→ **Task prompt**
In the records below, find each line holding the word "series" and copy it.

→ **Data for this task**
%%

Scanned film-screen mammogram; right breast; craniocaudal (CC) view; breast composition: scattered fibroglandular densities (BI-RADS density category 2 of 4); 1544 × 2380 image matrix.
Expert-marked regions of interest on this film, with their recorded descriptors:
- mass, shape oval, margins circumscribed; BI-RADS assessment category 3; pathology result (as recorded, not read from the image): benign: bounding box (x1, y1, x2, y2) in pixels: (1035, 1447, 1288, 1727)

%%
%%

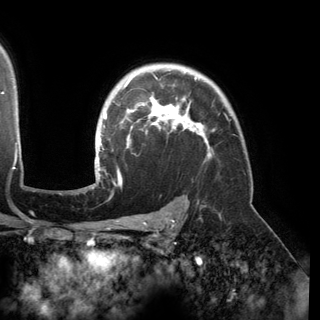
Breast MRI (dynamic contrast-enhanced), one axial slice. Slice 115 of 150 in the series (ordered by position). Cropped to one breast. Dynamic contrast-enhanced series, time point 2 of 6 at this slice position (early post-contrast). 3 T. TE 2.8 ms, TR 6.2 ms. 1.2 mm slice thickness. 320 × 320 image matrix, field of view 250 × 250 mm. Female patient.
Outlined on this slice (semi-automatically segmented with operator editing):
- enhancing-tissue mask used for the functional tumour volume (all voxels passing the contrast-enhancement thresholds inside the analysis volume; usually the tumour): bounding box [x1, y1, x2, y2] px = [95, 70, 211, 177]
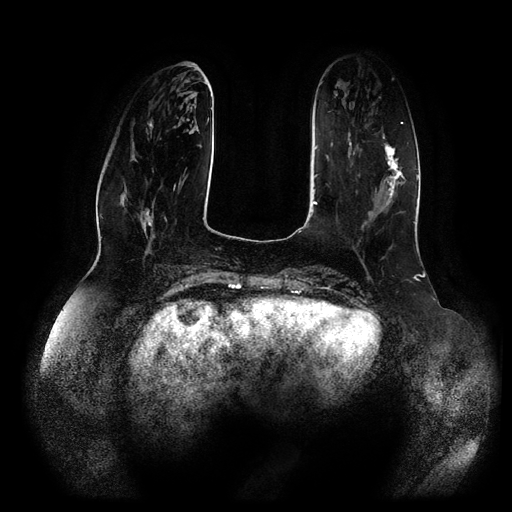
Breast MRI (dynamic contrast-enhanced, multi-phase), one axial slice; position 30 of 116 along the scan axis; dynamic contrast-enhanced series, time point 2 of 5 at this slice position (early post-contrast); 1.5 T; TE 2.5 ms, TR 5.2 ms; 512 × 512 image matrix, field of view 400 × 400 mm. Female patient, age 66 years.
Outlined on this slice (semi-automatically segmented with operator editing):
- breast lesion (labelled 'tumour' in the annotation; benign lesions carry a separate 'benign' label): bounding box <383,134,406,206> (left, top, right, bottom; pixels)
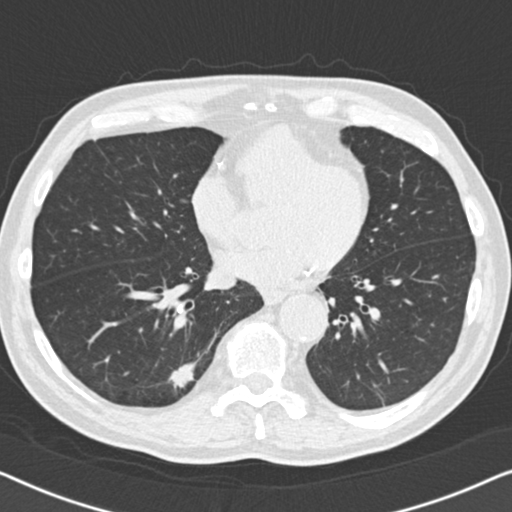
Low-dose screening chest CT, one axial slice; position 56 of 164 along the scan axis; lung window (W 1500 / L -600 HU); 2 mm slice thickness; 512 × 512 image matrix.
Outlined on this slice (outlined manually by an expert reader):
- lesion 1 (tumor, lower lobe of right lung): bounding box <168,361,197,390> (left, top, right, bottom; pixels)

%%

→ **Exercise output**
Breast MRI (dynamic contrast-enhanced), one axial slice. Slice 115 of 150 in the series (ordered by position). Cropped to one breast. Dynamic contrast-enhanced series, time point 2 of 6 at this slice position (early post-contrast). 3 T. TE 2.8 ms, TR 6.2 ms. 1.2 mm slice thickness. 320 × 320 image matrix, field of view 250 × 250 mm. Female patient.
Breast MRI (dynamic contrast-enhanced, multi-phase), one axial slice; position 30 of 116 along the scan axis; dynamic contrast-enhanced series, time point 2 of 5 at this slice position (early post-contrast); 1.5 T; TE 2.5 ms, TR 5.2 ms; 512 × 512 image matrix, field of view 400 × 400 mm. Female patient, age 66 years.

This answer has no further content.